▶ _Passage for review_
+--

Disease outbreak in the Federated States of Micronesia

The 2007 Yap Islands Zika virus outbreak represented the first time Zika virus had been detected outside Africa and Asia. It occurred in the Yap Islands, an island chain in the Federated States of Micronesia. Zika virus (ZIKV) is a vector-borne flavivirus in the same family as yellow fever, dengue, West Nile and Japanese encephalitis viruses.

== Epidemiology ==

In 2007, physicians in the Yap Islands reported to the Centers for Disease Control and Prevention an outbreak of an illness characterized by rash, conjunctivitis, and arthralgia. Initial serum testing revealed some patients had the IgM antibody against dengue virus, yet the patients' signs and symptoms were clinically distinct from dengue fever. Subsequent retesting using consensus primers detected the presence of Zika virus RNA.

A household survey was conducted to determine the proportion of Yap residents with the IgM antibody against Zika virus and to identify possible mosquito vectors of Zika virus. In total, the Yap Islands outbreak had 49 confirmed and 59 probable cases of Zika virus disease. The patients resided in 9 of the 10 municipalities on Yap. None of the patients required hospitalization. No hemorrhagic manifestations occurred and no deaths resulted. It was estimated that 73% (95% confidence interval, 68 to 77) of Yap residents 3 years of age or older had been recently infected with Zika virus. Aedes hensilli was the predominant mosquito species identified.

The outbreak of Zika fever in Micronesia demonstrated the transmission of Zika virus outside Africa and Asia. This was considered a significant finding in that previously only 14 cases of Zika virus had been documented since the virus was first identified in 1947. Prior to the Yap Islands outbreak, no previous outbreaks of Zika virus had ever been reported and only 14 cases had been documented since the virus was first isolated in 1947. All previous cases had occurred within Africa and Asia.

== Reservoir ==
Aedes aegypti has been recognized as the vector of Zika virus. The virus was first isolated in 1947 from a sentinel rhesus monkey stationed on a tree platform in the Zika forest, Uganda.

== Transmission ==
Transmission is typically via the bite of the Aedes aegypti mosquito, although in this outbreak, Aedes hensilli was the predominant mosquito species identified.

+--

▶ _Problems to solve_
1 – Revise the account of the Yap Islands Zika outbreak, beginning at the words "The outbreak of" and stopping after "Zika forest, Uganda.", with "tree platform" replaced by "wooden tower".
2 – State whether each statement agrees with the account of the Yap Islands Zika outbreak, answering yes or no and quoting the deciding words: (a) No patient in the outbreak needed to be hospitalized. (b) Patients lived in all 10 municipalities on Yap. (c) Aedes aegypti was the mosquito species most often identified during the outbreak.
3 – According to the account of the Yap Islands Zika outbreak, what share of Yap residents aged 3 years or older was estimated to have been recently infected with Zika virus?
The data that come after the account of the Yap Islands Zika outbreak are not needed.

▶ _Data section_
+--

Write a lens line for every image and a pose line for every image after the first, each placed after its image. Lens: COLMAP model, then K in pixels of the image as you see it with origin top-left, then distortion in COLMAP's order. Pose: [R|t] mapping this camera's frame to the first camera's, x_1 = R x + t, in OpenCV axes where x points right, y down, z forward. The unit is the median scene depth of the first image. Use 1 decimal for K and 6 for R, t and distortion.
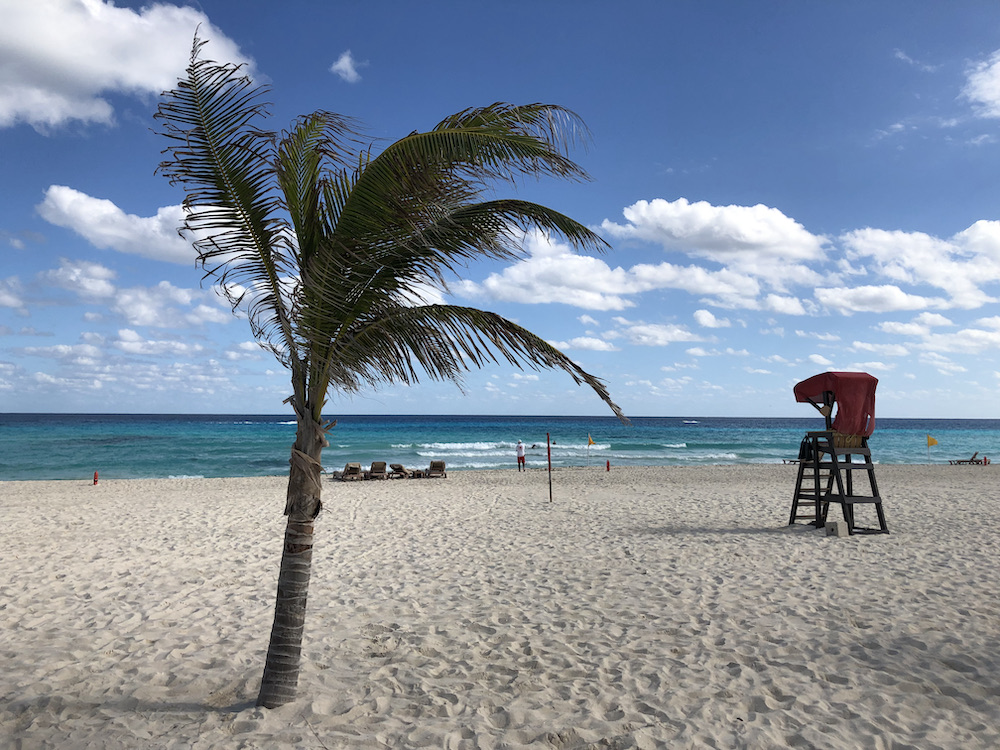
lens RADIAL K [[831.9, 0, 502.0], [0, 831.9, 374.3], [0, 0, 1]] dist [-0.015001, -0.004305]
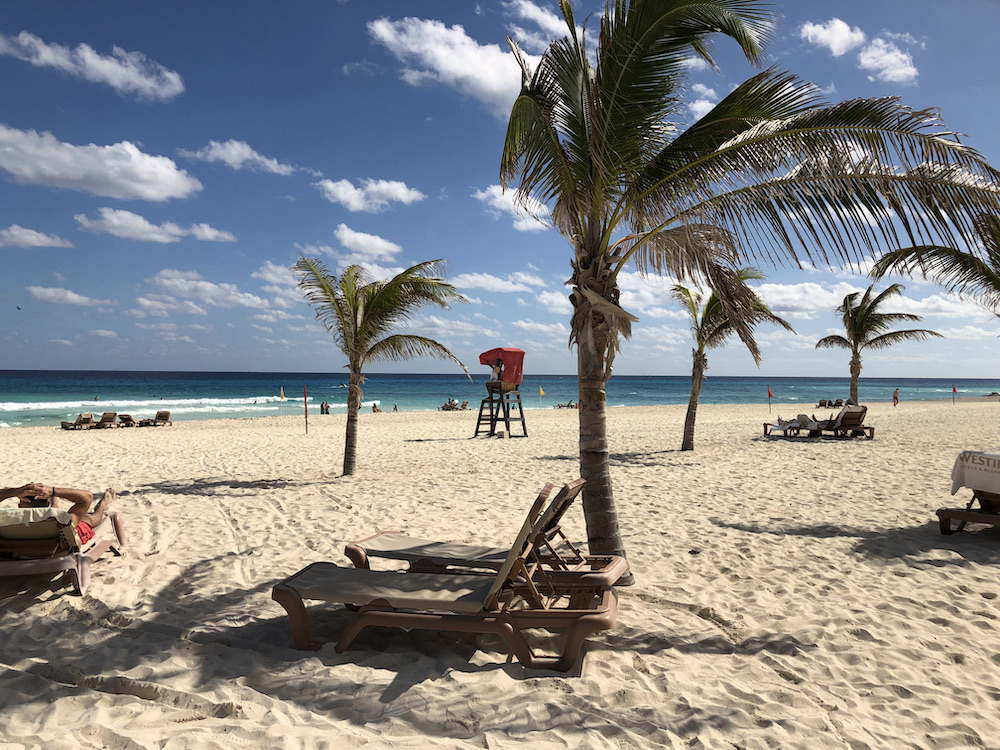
lens RADIAL K [[831.9, 0, 499.5], [0, 831.9, 375.3], [0, 0, 1]] dist [-0.015001, -0.004305]
pose [[0.908426, -0.000280, 0.418046, -0.342178], [-0.021961, 0.998587, 0.048392, -0.030396], [-0.417468, -0.053141, 0.907136, -0.604326]]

+--

▶ _Task solutions_
1 –
The outbreak of Zika fever in Micronesia demonstrated the transmission of Zika virus outside Africa and Asia. This was considered a significant finding in that previously only 14 cases of Zika virus had been documented since the virus was first identified in 1947. Prior to the Yap Islands outbreak, no previous outbreaks of Zika virus had ever been reported and only 14 cases had been documented since the virus was first isolated in 1947. All previous cases had occurred within Africa and Asia.

== Reservoir ==
Aedes aegypti has been recognized as the vector of Zika virus. The virus was first isolated in 1947 from a sentinel rhesus monkey stationed on a wooden tower in the Zika forest, Uganda.

2 –
(a) Yes: "None of the patients required hospitalization."
(b) No: "The patients resided in 9 of the 10 municipalities on Yap."
(c) No: "Aedes hensilli was the predominant mosquito species identified."

3 – 73% (95% confidence interval, 68 to 77).